Start of Block

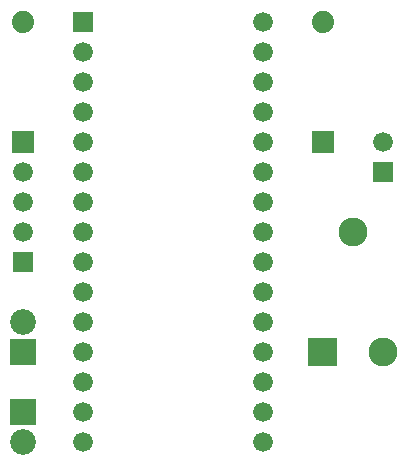
<source format=gbr>
G04 start of page 7 for group -4062 idx -4062 *
G04 Title: Controller, soldermask *
G04 Creator: pcb 4.0.2 *
G04 CreationDate: Sun May 26 22:24:23 2019 UTC *
G04 For: luigi *
G04 Format: Gerber/RS-274X *
G04 PCB-Dimensions (mil): 1480.00 1600.00 *
G04 PCB-Coordinate-Origin: lower left *
%MOIN*%
%FSLAX25Y25*%
%LNBOTTOMMASK*%
%ADD42C,0.0860*%
%ADD41C,0.0962*%
%ADD40C,0.0001*%
%ADD39C,0.0660*%
%ADD38C,0.0740*%
G54D38*X115000Y150000D03*
G54D39*X15000Y80000D03*
Y90000D03*
Y100000D03*
G54D40*G36*
X11300Y113700D02*Y106300D01*
X18700D01*
Y113700D01*
X11300D01*
G37*
G54D38*X15000Y150000D03*
G54D40*G36*
X31700Y153300D02*Y146700D01*
X38300D01*
Y153300D01*
X31700D01*
G37*
G54D39*X35000Y140000D03*
Y130000D03*
Y120000D03*
Y110000D03*
Y100000D03*
Y90000D03*
Y10000D03*
G54D41*X125000Y80000D03*
G54D40*G36*
X110190Y44810D02*Y35190D01*
X119810D01*
Y44810D01*
X110190D01*
G37*
G54D41*X135000Y40000D03*
G54D40*G36*
X111300Y113700D02*Y106300D01*
X118700D01*
Y113700D01*
X111300D01*
G37*
G36*
X131700Y103300D02*Y96700D01*
X138300D01*
Y103300D01*
X131700D01*
G37*
G54D39*X135000Y110000D03*
X95000Y40000D03*
Y50000D03*
Y60000D03*
Y70000D03*
Y80000D03*
Y90000D03*
Y100000D03*
Y110000D03*
Y120000D03*
Y130000D03*
Y140000D03*
Y150000D03*
Y10000D03*
Y20000D03*
Y30000D03*
G54D40*G36*
X10700Y24300D02*Y15700D01*
X19300D01*
Y24300D01*
X10700D01*
G37*
G36*
Y44300D02*Y35700D01*
X19300D01*
Y44300D01*
X10700D01*
G37*
G54D42*X15000Y50000D03*
Y10000D03*
G54D40*G36*
X11700Y73300D02*Y66700D01*
X18300D01*
Y73300D01*
X11700D01*
G37*
G54D39*X35000Y80000D03*
Y70000D03*
Y60000D03*
Y50000D03*
Y40000D03*
Y30000D03*
Y20000D03*
M02*

</source>
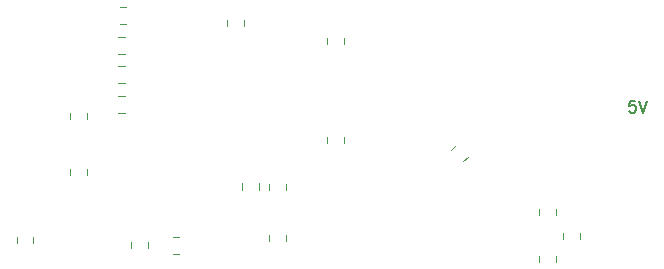
<source format=gbr>
%TF.GenerationSoftware,KiCad,Pcbnew,(5.1.2-1)-1*%
%TF.CreationDate,2020-01-20T17:34:23-08:00*%
%TF.ProjectId,Uno rev1.1,556e6f20-7265-4763-912e-312e6b696361,rev?*%
%TF.SameCoordinates,Original*%
%TF.FileFunction,Legend,Bot*%
%TF.FilePolarity,Positive*%
%FSLAX46Y46*%
G04 Gerber Fmt 4.6, Leading zero omitted, Abs format (unit mm)*
G04 Created by KiCad (PCBNEW (5.1.2-1)-1) date 2020-01-20 17:34:23*
%MOMM*%
%LPD*%
G04 APERTURE LIST*
%ADD10C,0.150000*%
%ADD11C,0.120000*%
G04 APERTURE END LIST*
D10*
X68389523Y-160742380D02*
X67913333Y-160742380D01*
X67865714Y-161218571D01*
X67913333Y-161170952D01*
X68008571Y-161123333D01*
X68246666Y-161123333D01*
X68341904Y-161170952D01*
X68389523Y-161218571D01*
X68437142Y-161313809D01*
X68437142Y-161551904D01*
X68389523Y-161647142D01*
X68341904Y-161694761D01*
X68246666Y-161742380D01*
X68008571Y-161742380D01*
X67913333Y-161694761D01*
X67865714Y-161647142D01*
X68722857Y-160742380D02*
X69056190Y-161742380D01*
X69389523Y-160742380D01*
D11*
%TO.C,R6*%
X20540000Y-167036252D02*
X20540000Y-166513748D01*
X21960000Y-167036252D02*
X21960000Y-166513748D01*
%TO.C,R5*%
X21935000Y-161763748D02*
X21935000Y-162286252D01*
X20515000Y-161763748D02*
X20515000Y-162286252D01*
%TO.C,C14*%
X15990000Y-172786252D02*
X15990000Y-172263748D01*
X17410000Y-172786252D02*
X17410000Y-172263748D01*
%TO.C,C3*%
X35090000Y-168261252D02*
X35090000Y-167738748D01*
X36510000Y-168261252D02*
X36510000Y-167738748D01*
%TO.C,R2*%
X25144252Y-160326000D02*
X24621748Y-160326000D01*
X25144252Y-161746000D02*
X24621748Y-161746000D01*
%TO.C,R3*%
X25144252Y-157830000D02*
X24621748Y-157830000D01*
X25144252Y-159250000D02*
X24621748Y-159250000D01*
%TO.C,R4*%
X63710000Y-172451252D02*
X63710000Y-171928748D01*
X62290000Y-172451252D02*
X62290000Y-171928748D01*
%TO.C,R8*%
X24621748Y-156750000D02*
X25144252Y-156750000D01*
X24621748Y-155330000D02*
X25144252Y-155330000D01*
%TO.C,R7*%
X25236252Y-152830000D02*
X24713748Y-152830000D01*
X25236252Y-154250000D02*
X24713748Y-154250000D01*
%TO.C,C1*%
X27126000Y-173244252D02*
X27126000Y-172721748D01*
X25706000Y-173244252D02*
X25706000Y-172721748D01*
%TO.C,C2*%
X29725252Y-172273000D02*
X29202748Y-172273000D01*
X29725252Y-173693000D02*
X29202748Y-173693000D01*
%TO.C,C4*%
X37390000Y-172077748D02*
X37390000Y-172600252D01*
X38810000Y-172077748D02*
X38810000Y-172600252D01*
%TO.C,C5*%
X53821529Y-165876563D02*
X54190995Y-165507097D01*
X52817437Y-164872471D02*
X53186903Y-164503005D01*
%TO.C,C6*%
X38810000Y-168291252D02*
X38810000Y-167768748D01*
X37390000Y-168291252D02*
X37390000Y-167768748D01*
%TO.C,C8*%
X33834000Y-153907748D02*
X33834000Y-154430252D01*
X35254000Y-153907748D02*
X35254000Y-154430252D01*
%TO.C,C9*%
X60250000Y-173864748D02*
X60250000Y-174387252D01*
X61670000Y-173864748D02*
X61670000Y-174387252D01*
%TO.C,C10*%
X43710000Y-155954252D02*
X43710000Y-155431748D01*
X42290000Y-155954252D02*
X42290000Y-155431748D01*
%TO.C,C11*%
X60250000Y-169909748D02*
X60250000Y-170432252D01*
X61670000Y-169909748D02*
X61670000Y-170432252D01*
%TO.C,C12*%
X43710000Y-164354252D02*
X43710000Y-163831748D01*
X42290000Y-164354252D02*
X42290000Y-163831748D01*
%TD*%
M02*

</source>
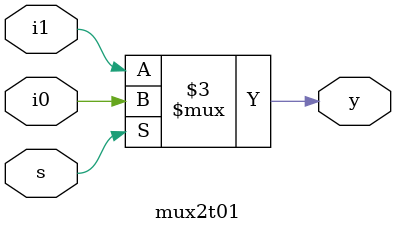
<source format=v>

module mux2t01(
input i1,i0,s,//inputs i1 and i2 Signal s
output reg y
    );
    always @(*)
    begin
    if(s)
    y=i0;
    else
    y=i1;    
    end
endmodule

</source>
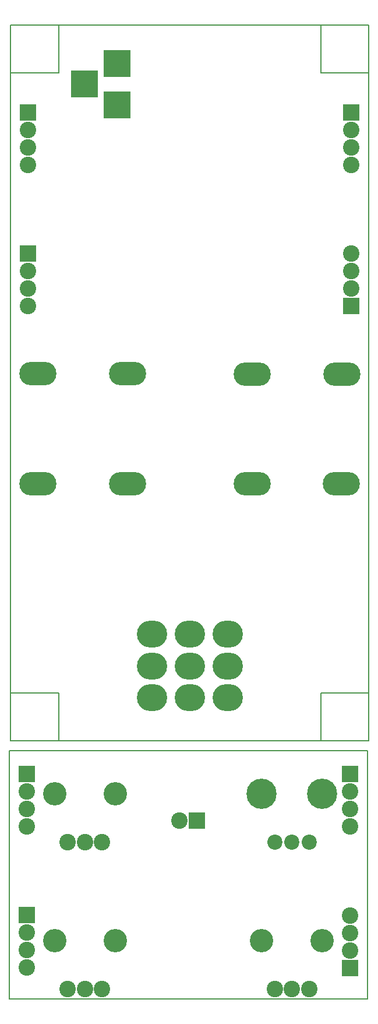
<source format=gbr>
G04 #@! TF.FileFunction,Soldermask,Bot*
%FSLAX46Y46*%
G04 Gerber Fmt 4.6, Leading zero omitted, Abs format (unit mm)*
G04 Created by KiCad (PCBNEW 4.0.7) date 03/28/18 20:32:25*
%MOMM*%
%LPD*%
G01*
G04 APERTURE LIST*
%ADD10C,0.100000*%
%ADD11C,0.150000*%
%ADD12R,2.400000X2.400000*%
%ADD13C,2.400000*%
%ADD14R,3.900000X3.900000*%
%ADD15O,4.400000X3.900000*%
%ADD16C,3.400000*%
%ADD17O,5.400000X3.400000*%
%ADD18C,2.200000*%
%ADD19C,4.400000*%
G04 APERTURE END LIST*
D10*
D11*
X79832200Y-128727200D02*
X79832200Y-128447800D01*
X80340200Y-128727200D02*
X79222600Y-128727200D01*
X124720200Y-130172500D02*
X124364600Y-130172500D01*
X124720200Y-166240500D02*
X124720200Y-130172500D01*
X124339200Y-166240500D02*
X124720200Y-166240500D01*
X72701000Y-130172500D02*
X124517000Y-130172500D01*
X72701000Y-166240500D02*
X72701000Y-130172500D01*
X72701000Y-166240500D02*
X124517000Y-166240500D01*
X117932200Y-121742200D02*
X124917200Y-121742200D01*
X117932200Y-128727200D02*
X117932200Y-121742200D01*
X79832200Y-121742200D02*
X72847200Y-121742200D01*
X79832200Y-128727200D02*
X79832200Y-121742200D01*
X79832200Y-31699200D02*
X72847200Y-31699200D01*
X79832200Y-24714200D02*
X79832200Y-31699200D01*
X117932200Y-31699200D02*
X117932200Y-24714200D01*
X124917200Y-31699200D02*
X117932200Y-31699200D01*
X124917200Y-24714200D02*
X72847200Y-24714200D01*
X124917200Y-128727200D02*
X124917200Y-24714200D01*
X72847200Y-128727200D02*
X124917200Y-128727200D01*
X72847200Y-24714200D02*
X72847200Y-128727200D01*
D12*
X99929800Y-140307100D03*
D13*
X97389800Y-140307100D03*
D14*
X88328500Y-36322000D03*
X88328500Y-30322000D03*
X83628500Y-33322000D03*
D15*
X93407600Y-113256000D03*
X98907600Y-113256000D03*
X104407600Y-113256000D03*
X93407600Y-117856000D03*
X98907600Y-117856000D03*
X104407600Y-117856000D03*
X93407600Y-122456000D03*
X98907600Y-122456000D03*
X104407600Y-122456000D03*
D12*
X75234800Y-154063700D03*
D13*
X75234800Y-156603700D03*
X75234800Y-159143700D03*
X75234800Y-161683700D03*
D12*
X75234800Y-133540500D03*
D13*
X75234800Y-136080500D03*
X75234800Y-138620500D03*
X75234800Y-141160500D03*
D12*
X122199400Y-161709100D03*
D13*
X122199400Y-159169100D03*
X122199400Y-156629100D03*
X122199400Y-154089100D03*
D12*
X122174000Y-133540500D03*
D13*
X122174000Y-136080500D03*
X122174000Y-138620500D03*
X122174000Y-141160500D03*
D12*
X75361800Y-57937400D03*
D13*
X75361800Y-60477400D03*
X75361800Y-63017400D03*
X75361800Y-65557400D03*
D12*
X75374500Y-37401500D03*
D13*
X75374500Y-39941500D03*
X75374500Y-42481500D03*
X75374500Y-45021500D03*
D12*
X122402600Y-65557400D03*
D13*
X122402600Y-63017400D03*
X122402600Y-60477400D03*
X122402600Y-57937400D03*
D12*
X122351800Y-37414200D03*
D13*
X122351800Y-39954200D03*
X122351800Y-42494200D03*
X122351800Y-45034200D03*
X81169500Y-143446500D03*
X83669500Y-143446500D03*
X86169500Y-143446500D03*
D16*
X79269500Y-136446500D03*
X88069500Y-136446500D03*
D13*
X111268500Y-164782500D03*
X113768500Y-164782500D03*
X116268500Y-164782500D03*
D16*
X109368500Y-157782500D03*
X118168500Y-157782500D03*
D13*
X81169500Y-164782500D03*
X83669500Y-164782500D03*
X86169500Y-164782500D03*
D16*
X79269500Y-157782500D03*
X88069500Y-157782500D03*
D17*
X89824700Y-75400900D03*
X89824700Y-91400900D03*
X76824700Y-91400900D03*
X76847700Y-75400900D03*
X107977800Y-91413600D03*
X107977800Y-75413600D03*
X120977800Y-75413600D03*
X120954800Y-91413600D03*
D18*
X111268500Y-143446500D03*
X113768500Y-143446500D03*
X116268500Y-143446500D03*
D19*
X109368500Y-136446500D03*
X118168500Y-136446500D03*
M02*

</source>
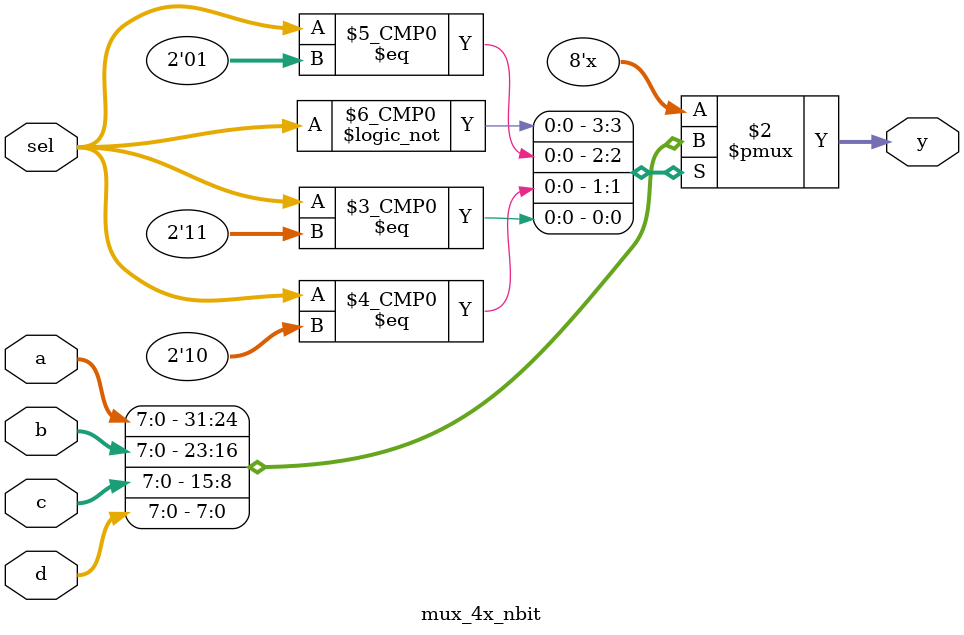
<source format=v>
module mux_4x_nbit 

#(parameter bus_width = 8)

(
	input [bus_width -1:0] a,
	input [bus_width -1:0] b,
	input [bus_width -1:0] c,
	input [bus_width -1:0] d,
	input [1:0] sel,
	output reg [bus_width -1:0] y
);

	always @(*) begin 
		case (sel) 
			2'd0: begin y=a; end
			2'd1: begin y=b; end
			2'd2: begin y=c; end
			2'd3: begin y=d; end
			default: begin y=a; end
		endcase 
	end 

endmodule 	
</source>
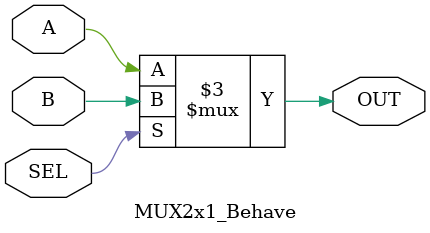
<source format=v>
module MUX2x1_Behave (A,B,SEL,OUT);
input A,B,SEL;
output reg OUT;
always @(*) begin
	if(SEL) begin
		 OUT=B;
	end else begin
		 OUT=A ;
	end
end
endmodule 
</source>
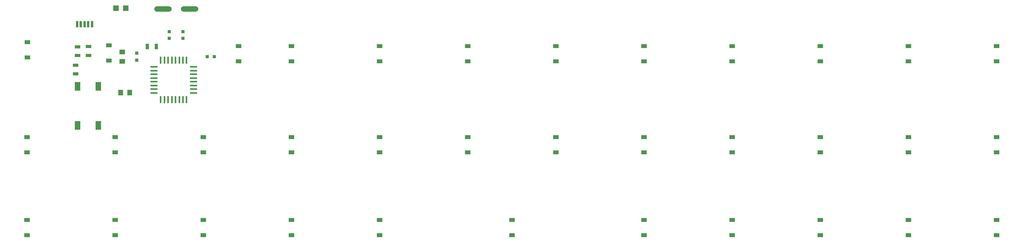
<source format=gbp>
G04 #@! TF.FileFunction,Paste,Bot*
%FSLAX46Y46*%
G04 Gerber Fmt 4.6, Leading zero omitted, Abs format (unit mm)*
G04 Created by KiCad (PCBNEW 4.0.4-stable) date 11/06/16 20:17:08*
%MOMM*%
%LPD*%
G01*
G04 APERTURE LIST*
%ADD10C,0.100000*%
%ADD11R,1.200000X1.900000*%
%ADD12O,3.800000X1.200000*%
%ADD13R,1.220000X0.910000*%
%ADD14R,0.450000X1.500000*%
%ADD15R,1.500000X0.450000*%
%ADD16R,1.250000X1.000000*%
%ADD17R,0.750000X0.800000*%
%ADD18R,0.800000X0.750000*%
%ADD19R,1.000000X1.250000*%
%ADD20R,1.300000X0.700000*%
%ADD21R,0.500000X1.400000*%
%ADD22R,0.700000X1.300000*%
%ADD23R,1.198880X1.198880*%
G04 APERTURE END LIST*
D10*
D11*
X-97310000Y-860000D03*
X-97310000Y7640000D03*
X-92810000Y-860000D03*
X-92810000Y7640000D03*
D12*
X-78850000Y24350000D03*
X-73050000Y24350000D03*
D13*
X-108125000Y13905000D03*
X-108125000Y17175000D03*
X-90480000Y13205000D03*
X-90480000Y16475000D03*
X-62500000Y13065000D03*
X-62500000Y16335000D03*
X-51010000Y13065000D03*
X-51010000Y16335000D03*
X-31960000Y13065000D03*
X-31960000Y16335000D03*
X-12910000Y13065000D03*
X-12910000Y16335000D03*
X6140000Y13065000D03*
X6140000Y16335000D03*
X25190000Y13065000D03*
X25190000Y16335000D03*
X44240000Y13065000D03*
X44240000Y16335000D03*
X63290000Y13065000D03*
X63290000Y16335000D03*
X82340000Y13065000D03*
X82340000Y16335000D03*
X101390000Y13065000D03*
X101390000Y16335000D03*
X-108160000Y-6705000D03*
X-108160000Y-3435000D03*
X-89110000Y-6705000D03*
X-89110000Y-3435000D03*
X-70060000Y-6705000D03*
X-70060000Y-3435000D03*
X-51010000Y-6705000D03*
X-51010000Y-3435000D03*
X-31960000Y-6705000D03*
X-31960000Y-3435000D03*
X-12910000Y-6705000D03*
X-12910000Y-3435000D03*
X6140000Y-6705000D03*
X6140000Y-3435000D03*
X25190000Y-6705000D03*
X25190000Y-3435000D03*
X44240000Y-6705000D03*
X44240000Y-3435000D03*
X63290000Y-6705000D03*
X63290000Y-3435000D03*
X82340000Y-6705000D03*
X82340000Y-3435000D03*
X101390000Y-6705000D03*
X101390000Y-3435000D03*
X-108160000Y-24635000D03*
X-108160000Y-21365000D03*
X-89110000Y-24635000D03*
X-89110000Y-21365000D03*
X-70060000Y-24635000D03*
X-70060000Y-21365000D03*
X-51010000Y-24635000D03*
X-51010000Y-21365000D03*
X-31960000Y-24635000D03*
X-31960000Y-21365000D03*
X-3400000Y-24635000D03*
X-3400000Y-21365000D03*
X25190000Y-24635000D03*
X25190000Y-21365000D03*
X44240000Y-24635000D03*
X44240000Y-21365000D03*
X63290000Y-24635000D03*
X63290000Y-21365000D03*
X82340000Y-24635000D03*
X82340000Y-21365000D03*
X101390000Y-24635000D03*
X101390000Y-21365000D03*
D14*
X-73700000Y13250000D03*
X-74500000Y13250000D03*
X-75300000Y13250000D03*
X-76100000Y13250000D03*
X-76900000Y13250000D03*
X-77700000Y13250000D03*
X-78500000Y13250000D03*
X-79300000Y13250000D03*
X-79300000Y4750000D03*
X-73700000Y4750000D03*
X-74500000Y4750000D03*
X-75300000Y4750000D03*
X-76100000Y4750000D03*
X-76900000Y4750000D03*
X-77700000Y4750000D03*
X-78500000Y4750000D03*
D15*
X-80750000Y11800000D03*
X-80750000Y11000000D03*
X-80750000Y10200000D03*
X-80750000Y9400000D03*
X-80750000Y8600000D03*
X-80750000Y7800000D03*
X-80750000Y7000000D03*
X-80750000Y6200000D03*
X-72250000Y11800000D03*
X-72250000Y11000000D03*
X-72250000Y10200000D03*
X-72250000Y9400000D03*
X-72250000Y8600000D03*
X-72250000Y7800000D03*
X-72250000Y7000000D03*
X-72250000Y6200000D03*
D16*
X-87627111Y13028819D03*
X-87627111Y15028819D03*
D17*
X-84517111Y13278819D03*
X-84517111Y14778819D03*
D18*
X-69250000Y14000000D03*
X-67750000Y14000000D03*
D19*
X-86000000Y6250000D03*
X-88000000Y6250000D03*
D17*
X-77500000Y18000000D03*
X-77500000Y19500000D03*
X-74500000Y18000000D03*
X-74500000Y19500000D03*
D20*
X-97240000Y14280000D03*
X-97240000Y16180000D03*
X-94930000Y14300000D03*
X-94930000Y16200000D03*
X-97720600Y10302040D03*
X-97720600Y12202040D03*
D21*
X-97360000Y21090000D03*
X-96560000Y21090000D03*
X-95760000Y21090000D03*
X-94960000Y21090000D03*
X-94160000Y21090000D03*
D22*
X-82200000Y16250000D03*
X-80300000Y16250000D03*
D23*
X-86900000Y24500000D03*
X-88998040Y24500000D03*
M02*

</source>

End of Block

Activity:
A word-for-word copy of the lines above from the one with "X-89110000Y-3435000D03*" through the one with "X63290000Y-6705000D03*", inclusive, is the only output wanted.

Answer area:
X-89110000Y-3435000D03*
X-70060000Y-6705000D03*
X-70060000Y-3435000D03*
X-51010000Y-6705000D03*
X-51010000Y-3435000D03*
X-31960000Y-6705000D03*
X-31960000Y-3435000D03*
X-12910000Y-6705000D03*
X-12910000Y-3435000D03*
X6140000Y-6705000D03*
X6140000Y-3435000D03*
X25190000Y-6705000D03*
X25190000Y-3435000D03*
X44240000Y-6705000D03*
X44240000Y-3435000D03*
X63290000Y-6705000D03*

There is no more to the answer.